À l'époque de Luther, c'est-à-dire le haut Moyen Âge, le peuple n'avait pas accès à la Bible puisque les textes commentés lors des offices étaient ceux des grands théologiens, dans une langue qui n'était pas la leur puisque tout était en latin, on ne commmuniait qu'une fois par an. La Bible, on n'y avait accès par les vitraux, les enluminures ou les bas-reliefs des églises. Luther, qui était professeur de Bible, a entrepris de traduire les Écritures en allemand. "Le peuple pouvait enfin découvrir ce que disaient les textes bibliques", observe Elisabeth Parmentier.
 


©Corinne SIMON/CIRIC - Détail du portail central de la façade occidentale. Cath. Notre-Dame. Paris (75), France

 

La question des indulgences

L'Église médiévale avait développé la thématique d'un Dieu juge, qui condamne ou qui sauve. C'est la question des indulgences, c'est-à-dire de la rémission des péchés, que Luther a voulu faire évoluer au sein de l'Église, et qui a été à l'origine de sa spiritualité. Tout est parti de sa lecture de l'Épître aux Romains: "Celui qui est juste par la foi, vivra" (Rm 1, 18*). "Au prix d'un combat terrible, décrit la théologienne, Luther en vient à découvrir par ce verset, qui au départ le scandalise, non pas une sorte de grâce un peu simple mais le fait qu'envers et contre tout je suis déclaré saint par Dieu, mais seulement en Jésus Christ."

 

"Votre Majesté sérénissime et Vos Seigneuries m'ont demandé une réponse simple.

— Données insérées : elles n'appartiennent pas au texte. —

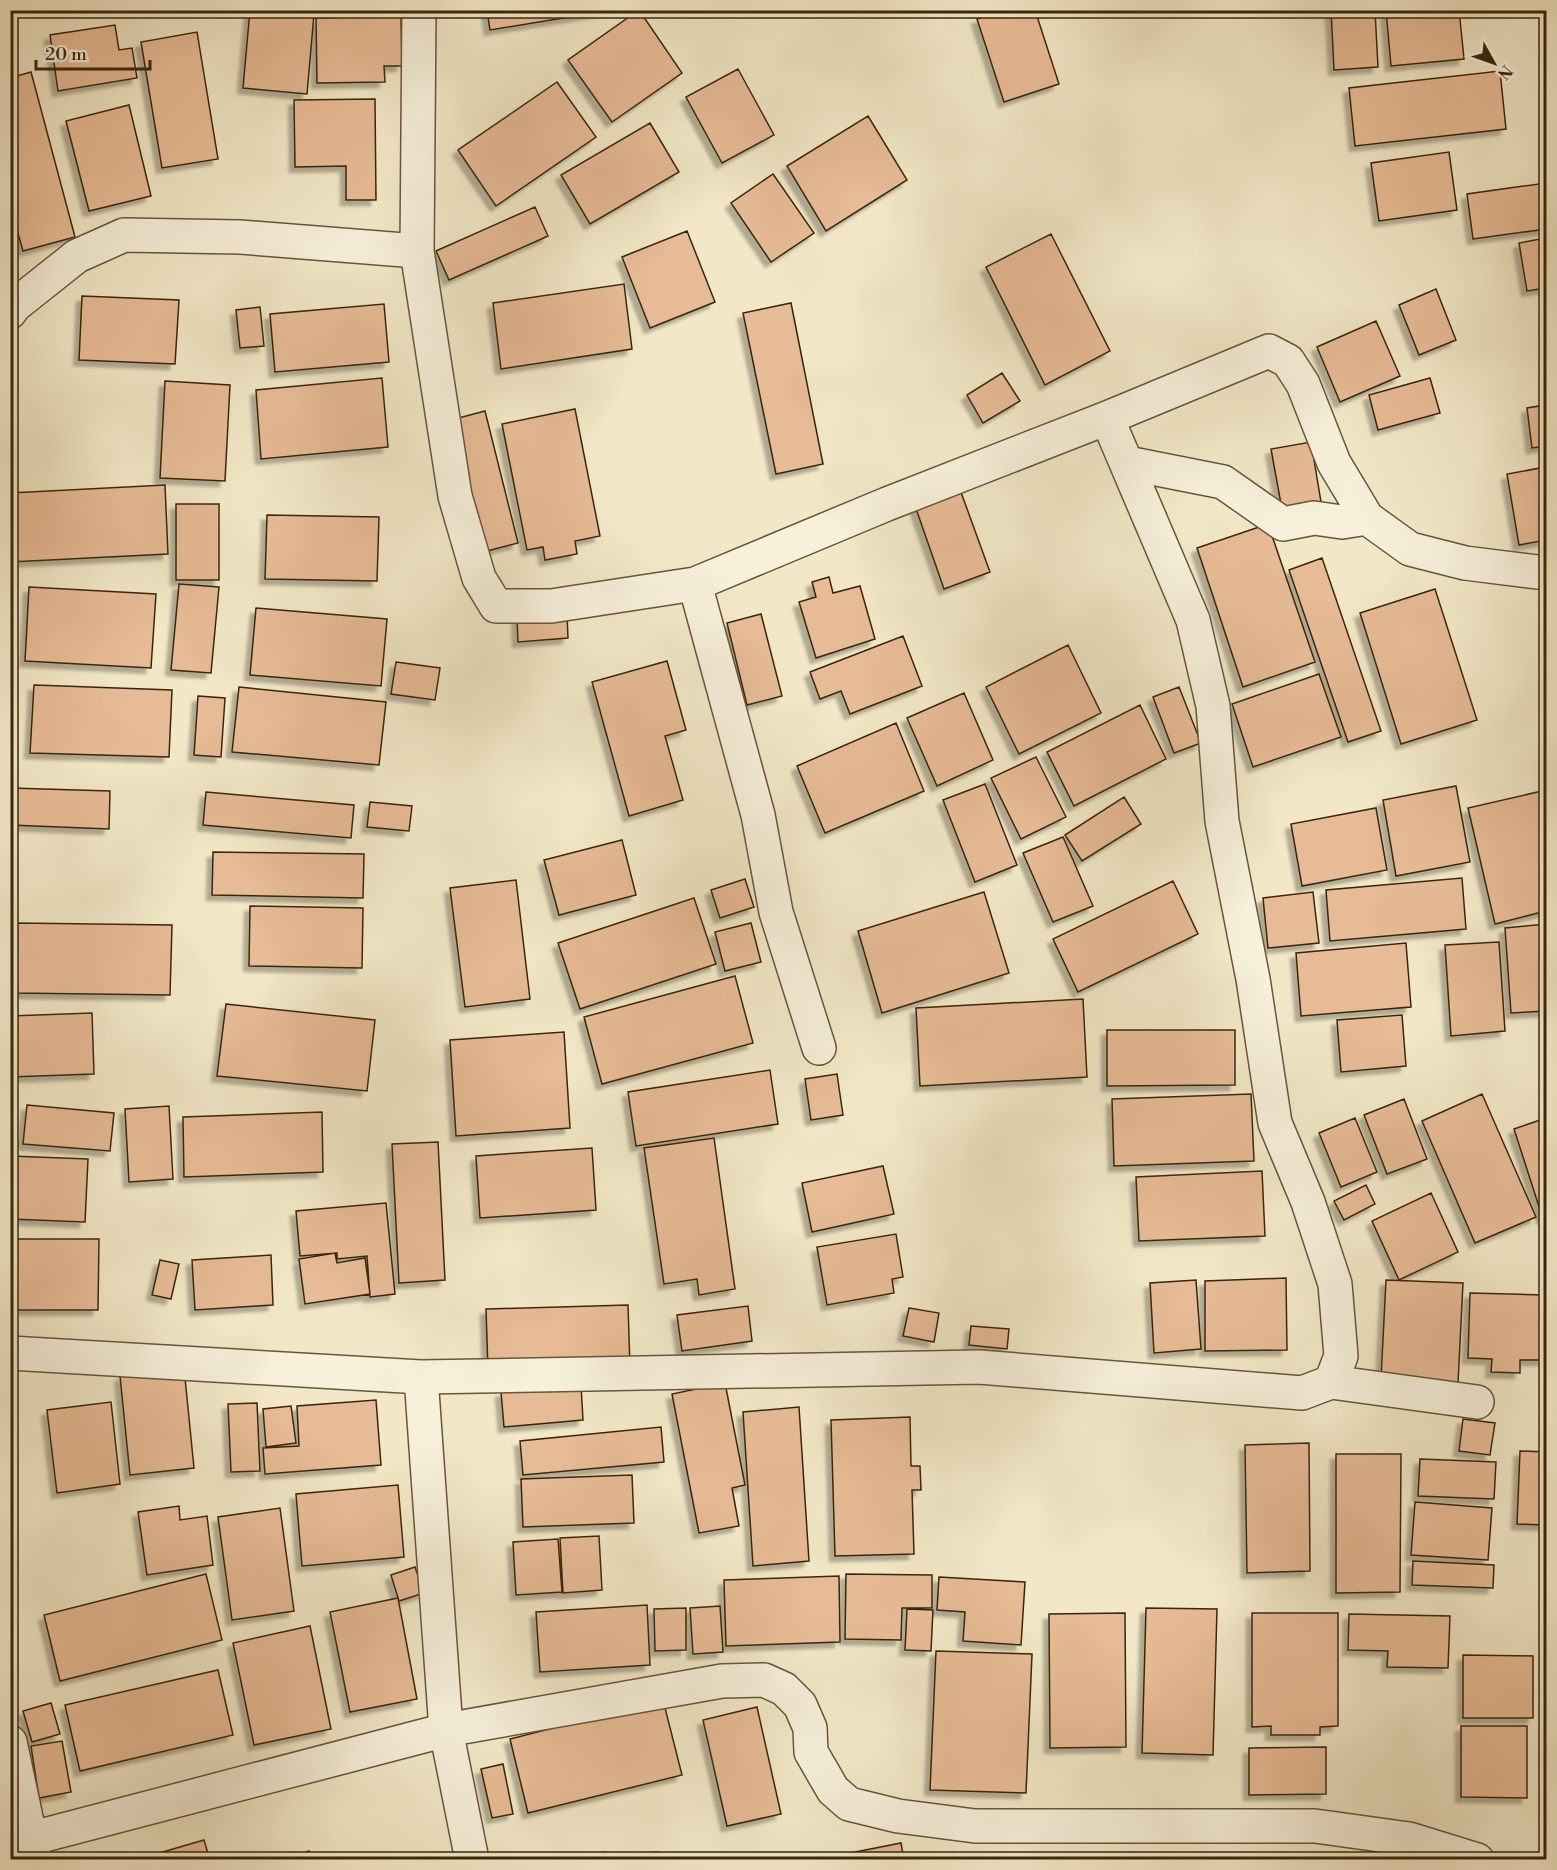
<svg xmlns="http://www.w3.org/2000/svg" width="1557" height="1870" font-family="'Libre Bodoni',serif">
  <defs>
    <filter id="shadow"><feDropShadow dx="-5.5" dy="5.5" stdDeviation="1.5" flood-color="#0004"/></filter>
  </defs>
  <rect width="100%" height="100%" fill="#f2e8c7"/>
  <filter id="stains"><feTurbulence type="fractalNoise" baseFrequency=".00333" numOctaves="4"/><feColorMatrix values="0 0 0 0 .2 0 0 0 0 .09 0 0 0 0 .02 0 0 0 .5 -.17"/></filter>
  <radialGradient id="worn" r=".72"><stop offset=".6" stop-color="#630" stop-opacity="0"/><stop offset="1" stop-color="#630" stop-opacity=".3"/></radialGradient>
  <!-- building -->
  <path fill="#e7bb95" stroke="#39260c" stroke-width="1.5" filter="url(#shadow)" d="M250,10L314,14L307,94L243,88Z
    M487,10H612L490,30Z
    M639,10L682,73L612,122L568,60Z
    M1004,10H1035L1059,84L1004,102L977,19Z
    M1331,10H1375L1378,67L1334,70Z
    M1386,10H1459L1464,59L1391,66Z
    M401,16L402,66H384L385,82L317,83L316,18Z
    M115,25L119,50L132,48L137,78L58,91L50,35Z
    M197,32L218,159L162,168L141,42Z
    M738,69L774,135L722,163L686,97Z
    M1500,71L1506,129L1355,146L1349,88Z
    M31,72L75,237L23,251L10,205V78Z
    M557,82L596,137L496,206L458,150Z
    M375,99L376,200H346V166L295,167L294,100Z
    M129,105L151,196L89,211L66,121Z
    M868,116L907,180L826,231L787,166Z
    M650,123L679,172L590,224L561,175Z
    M1449,152L1457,210L1379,221L1371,163Z
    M773,174L814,233L771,262L731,203Z
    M1546,183V229L1473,239L1467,194Z
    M535,207L548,236L449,280L436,251Z
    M687,231L715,302L650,328L622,257Z
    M1051,234L1110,351L1045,385L986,267Z
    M1546,238V288L1527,291L1519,243Z
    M624,284L632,349L501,369L493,303Z
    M1436,289L1456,340L1419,355L1399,305Z
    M82,296L179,300L175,364L79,360Z
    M791,303L823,464L776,474L743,313Z
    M384,304L389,362L275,372L270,314Z
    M260,307L264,346L240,348L236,310Z
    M1376,321L1400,376L1340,402L1317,347Z
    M1002,373L1020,401L983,423L967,395Z
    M382,378L388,447L261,459L256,390Z
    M1430,378L1440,413L1378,430L1369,395Z
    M165,381L230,385L225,481L160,478Z
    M1546,405V446L1532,448L1527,408Z
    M575,409L600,536L575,541L577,554L545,560L543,547L527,550L502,424Z
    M485,411L518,543L483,552L451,420Z
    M1311,442L1322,508L1283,515L1271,449Z
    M1546,467V540L1519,545L1507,474Z
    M958,484L990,572L944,589L913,500Z
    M165,485L168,554L10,562V493Z
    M176,504H219V580H176Z
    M267,515L379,517L377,581L265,579Z
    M1268,524L1315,662L1243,687L1197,548Z
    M1322,558L1381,731L1348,742L1289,570Z
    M829,577L833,593L860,586L875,639L816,658L799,602L816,597L812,582Z
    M179,584L219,587L211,673L171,670Z
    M29,587L156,594L151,668L25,661Z
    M1435,589L1477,720L1401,744L1360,613Z
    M256,608L387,619L381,686L250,675Z
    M567,614L568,638L518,642L517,618Z
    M761,614L782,696L747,705L727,623Z
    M903,636L922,686L850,714L841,691L820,699L810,672Z
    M1068,645L1101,713L1019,754L986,687Z
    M667,661L686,730L665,736L683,800L629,816L592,682Z
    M396,662L440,668L435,700L391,694Z
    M1319,674L1341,737L1253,767L1232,704Z
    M34,685L172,690L169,757L30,753Z
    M239,687L386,702L379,765L232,752Z
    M1179,687L1201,743L1174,753L1153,697Z
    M964,693L993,760L937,786L907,718Z
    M198,696L225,698L221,757L194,755Z
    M1140,705L1166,759L1074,806L1047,752Z
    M896,723L924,791L825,833L797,766Z
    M1036,757L1066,817L1021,839L991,778Z
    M985,784L1017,865L975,882L943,800Z
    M1456,786L1470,862L1396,876L1383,800Z
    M10,788L110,791L109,829L10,825Z
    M1542,791L1546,812V911L1495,924L1468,808Z
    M206,792L354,805L351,838L203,825Z
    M1124,797L1141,824L1082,861L1065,835Z
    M370,802L412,806L409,831L367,827Z
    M1376,808L1387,870L1302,886L1291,824Z
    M1063,837L1093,906L1053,922L1023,853Z
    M622,840L636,895L559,915L544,860Z
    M213,852L364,854L363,898L212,895Z
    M1462,878L1466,929L1330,941L1326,890Z
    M745,879L754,907L720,918L711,890Z
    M516,880L530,999L465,1007L450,888Z
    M1173,881L1198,934L1078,992L1053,939Z
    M984,892L1009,973L882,1013L858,931Z
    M1313,892L1319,943L1268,948L1263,898Z
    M694,898L716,964L580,1009L558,943Z
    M250,906L363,908L362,968L249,966Z
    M16,923L172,925L170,995L14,993Z
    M751,923L761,962L725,971L715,932Z
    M1546,924V1011L1511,1013L1505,928Z
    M1499,942L1505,1031L1451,1036L1445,945Z
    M1406,943L1411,1007L1301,1016L1296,953Z
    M735,976L753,1043L602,1084L584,1017Z
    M1083,999L1087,1077L920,1086L916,1008Z
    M226,1004L375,1020L367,1091L217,1076Z
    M92,1013L94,1074L10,1077V1016Z
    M1402,1015L1406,1066L1341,1072L1337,1020Z
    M1107,1030H1235V1085L1107,1086Z
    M564,1032L570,1128L456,1136L450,1040Z
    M770,1070L778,1124L636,1146L628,1092Z
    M837,1074L843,1115L811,1120L805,1079Z
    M1251,1094L1254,1161L1114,1166L1112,1099Z
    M1482,1094L1536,1217L1475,1243L1422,1121Z
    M1404,1099L1427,1159L1387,1174L1364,1115Z
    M27,1105L114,1113L110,1151L23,1144Z
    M169,1106L173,1179L129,1182L125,1109Z
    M322,1112L323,1172L184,1177L183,1117Z
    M1355,1118L1377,1172L1341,1187L1319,1133Z
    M1546,1118V1218L1543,1219L1514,1129Z
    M714,1138L735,1289L699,1295L697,1279L664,1284L644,1148Z
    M438,1142L445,1280L399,1283L392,1144Z
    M592,1148L596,1210L480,1218L476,1156Z
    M10,1156L88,1159L85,1222L10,1219Z
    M883,1166L894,1214L812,1232L802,1183Z
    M1262,1171L1265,1236L1139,1241L1136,1177Z
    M1366,1185L1375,1204L1344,1220L1334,1201Z
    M1431,1193L1458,1252L1399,1280L1372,1221Z
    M386,1203L395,1294L370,1297L367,1256L337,1259V1253L300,1256L296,1211Z
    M896,1234L903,1277L892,1279L894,1293L827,1305L817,1247Z
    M13,1239H99L98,1310H11Z
    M335,1253L337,1263L365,1258L370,1294L305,1304L299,1259Z
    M271,1255L273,1305L195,1310L192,1260Z
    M160,1260L179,1264L171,1299L152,1295Z
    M1286,1278L1287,1350L1205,1351V1281Z
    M1196,1280L1201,1349L1154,1353L1150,1283Z
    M1386,1280L1463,1283L1458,1383L1381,1379Z
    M1470,1293L1546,1295L1544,1360H1520V1373L1491,1372L1492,1359L1468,1358Z
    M628,1305L630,1368L488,1371L486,1309Z
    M748,1306L752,1341L682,1351L677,1315Z
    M909,1308L939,1313L934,1342L903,1336Z
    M971,1326L1009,1329L1007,1349L969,1345Z
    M184,1368L194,1468L130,1475L120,1376Z
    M725,1383L745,1485L732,1488L739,1526L699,1533L672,1394Z
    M581,1385L583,1420L504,1427L501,1392Z
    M376,1400L381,1465L265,1474L263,1448L299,1446L297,1406Z
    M111,1402L120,1484L57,1493L47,1410Z
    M257,1403L260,1471L231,1472L228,1404Z
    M291,1406L296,1443L266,1447L263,1409Z
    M799,1407L809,1561L753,1566L743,1412Z
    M910,1417L911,1466H920L921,1490H912L914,1554L835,1556L831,1420Z
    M1463,1419L1495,1423L1490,1455L1459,1451Z
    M661,1427L664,1462L523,1475L520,1441Z
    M1309,1443L1310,1571L1247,1573L1245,1445Z
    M1520,1451L1546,1452V1525L1517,1524Z
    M1336,1454H1401L1400,1592L1336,1593Z
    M1420,1459L1496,1462L1494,1499L1418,1496Z
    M632,1475L634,1523L523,1527L521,1479Z
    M398,1485L404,1557L302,1566L296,1494Z
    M1415,1502L1492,1508L1488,1560L1411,1555Z
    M179,1506L180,1520L207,1516L213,1565L147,1575L138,1512Z
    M280,1508L294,1611L232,1620L218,1517Z
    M599,1536L602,1590L563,1593L560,1538Z
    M558,1539L562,1592L516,1595L513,1542Z
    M1413,1561L1494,1565L1493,1588L1412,1585Z
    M415,1567L424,1593L399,1601L391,1575Z
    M206,1574L222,1640L60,1681L44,1615Z
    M846,1574L932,1575V1608H902L901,1640L845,1639Z
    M839,1576L840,1642L726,1646L724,1580Z
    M939,1577L1025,1582L1021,1645L963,1641L965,1612L937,1610Z
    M398,1598L417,1699L350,1712L330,1612Z
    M647,1605L650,1665L540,1672L536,1612Z
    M720,1606L723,1652L693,1654L690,1608Z
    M686,1608V1650L655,1651L654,1609Z
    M1146,1608L1217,1609L1213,1755L1142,1753Z
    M907,1609L933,1610L931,1651L905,1650Z
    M1125,1613L1126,1747L1050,1748L1049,1614Z
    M1252,1613H1338V1726L1320,1727V1735H1271V1726L1252,1727Z
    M1349,1614L1450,1616L1448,1668L1387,1667L1388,1651L1348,1650Z
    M310,1626L331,1729L254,1745L233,1643Z
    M936,1651L1032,1654L1026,1793L930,1790Z
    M1463,1655L1533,1656V1718H1463Z
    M218,1670L233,1735L80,1771L65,1705Z
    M663,1700L682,1775L528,1813L510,1739Z
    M51,1703L60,1734L32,1742L23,1711Z
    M757,1707L781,1814L727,1826L703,1720Z
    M1461,1726H1527V1798L1461,1797Z
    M62,1741L71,1792L39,1798L31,1746Z
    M1326,1747V1794L1249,1795V1748Z
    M503,1764L513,1814L492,1818L481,1769Z
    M204,1840L210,1860H135Z
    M901,1843L904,1860H815Z
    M309,1851L312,1860H282Z
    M606,1852L607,1860H557V1857Z
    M658,1852V1860H611V1855Z
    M791,1854L793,1860H762Z"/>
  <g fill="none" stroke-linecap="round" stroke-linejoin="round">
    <!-- minor casing -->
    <g stroke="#67563b" stroke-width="36">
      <path id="minor" d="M419,10L417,251L455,496L479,578L496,606H551L695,584L887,504L1107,418L1269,351L1288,361L1303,384L1334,463L1367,518L1410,549L1465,563L1546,573
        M10,312L14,306L77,256L124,235L240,237L417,251
        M1127,463L1223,482L1283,524L1314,518L1342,522L1367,518
        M695,584L758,815L776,912L819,1048
        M10,1353L421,1377L979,1367L1302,1393L1331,1382L1341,1356L1335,1284L1308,1202L1275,1123L1253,979L1222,821L1213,706L1193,620L1107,418
        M421,1377L446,1730L472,1860
        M1331,1382L1477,1402
        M10,1742L35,1860
        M10,1844L446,1730L722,1681L764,1680L784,1689L800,1705L810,1728L811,1752L833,1790L849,1804L898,1816L975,1826H1315L1409,1839L1477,1860"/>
    </g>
    <!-- minor -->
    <use href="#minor" stroke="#f7f0db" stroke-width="33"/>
  </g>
  <!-- margin -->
  <rect width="1557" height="1870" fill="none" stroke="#f2e8c7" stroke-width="36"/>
  <rect x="12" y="12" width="1533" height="1846" fill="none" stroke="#39260c" stroke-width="3"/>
  <rect x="18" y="18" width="1521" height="1834" fill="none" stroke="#39260c" stroke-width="1.5"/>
  <!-- north arrow -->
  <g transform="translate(1494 63) rotate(130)" stroke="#f7f0db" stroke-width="4.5" paint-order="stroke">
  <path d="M0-4.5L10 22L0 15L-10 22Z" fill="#39260c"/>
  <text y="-9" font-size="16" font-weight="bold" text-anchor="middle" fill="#39260c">N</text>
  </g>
  <!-- scale -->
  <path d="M36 60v9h114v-9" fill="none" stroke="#39260c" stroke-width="3"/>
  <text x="45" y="60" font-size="18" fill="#39260c" stroke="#f7f0db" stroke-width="4.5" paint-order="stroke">20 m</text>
  <rect width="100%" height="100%" filter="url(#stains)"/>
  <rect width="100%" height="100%" fill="url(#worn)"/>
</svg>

La voici sans détour et sans artifice. À moins qu'on ne me convainque de mon erreur par des attestations de l'Écriture ou par des raisons évidentes — car je ne crois ni au pape ni aux conciles seuls puisqu'il est évident qu'ils se sont souvent trompés et contredits — je suis lié par les textes de l'Écriture que j'ai cités, et ma conscience est captive de la Parole de Dieu ; je ne peux ni ne veux me rétracter en rien, car il n'est ni sûr, ni honnête d'agir contre sa propre conscience. Me voici donc en ce jour. Je ne puis faire autrement. Que Dieu me soit en aide."
Martin Luther, le 17 avril 1521, Discours à Worms

 

Luther professe que que l'homme est sauvé par Dieu sans contrepartie, gratuitement, à la seule condition de croire en Jésus-Christ sauveur. En 1521, après son allocution devant la diète de Worms, il est excommunié par Rome et ses idées ne tarderont pas à gagner l’Europe. Elisabeth Parmentier veut "tordre le coup à une idée reçue", Luther n'était pas contre les œuvres et les indulgences. Il a voulu "les épurer": demander pardon, se convertir, mais ne plus craindre pour le salut. Sur ce point, les catholiques ont fini par rejoindre les Églises de la Réforme. En 1998, le pape Jean-Paul II et les représentants de la Fédération luthérienne mondiale ont signé la "Déclaration conjointe sur la doctrine de la justification".

 



 

DATES CLÉS DANS LA VIE DE LUTHER
• Le 10 novembre 1483 - Naissance à Eisleben, en Allemagne
• 1505 - Entrée dans la vie religieuse
• 1517 - Affichage de ses 95 thèses contre les indulgences sur la porte d’une église de Wittemberg
• 1521 - Excommunication par Rome
• 1525 - Mariage avec Catherine de Bora (ils auront six enfants)
• Le 18 février 1546 - Mort à à Eisleben

 

"Sola scriptura", la Matrice de la Réforme

Concernant la spiritualité de Martin Luther, on s'en tient souvent au "Sola scriptura", ou "l'Écriture seule". Or l'expression s'accompagne de "sola gratia, sola fide, solus Christus, soli Deo gloria", comme le précise la théologienne, soit "la grâce seule, la foi seule, le Christ seul et seulement la gloire de Dieu".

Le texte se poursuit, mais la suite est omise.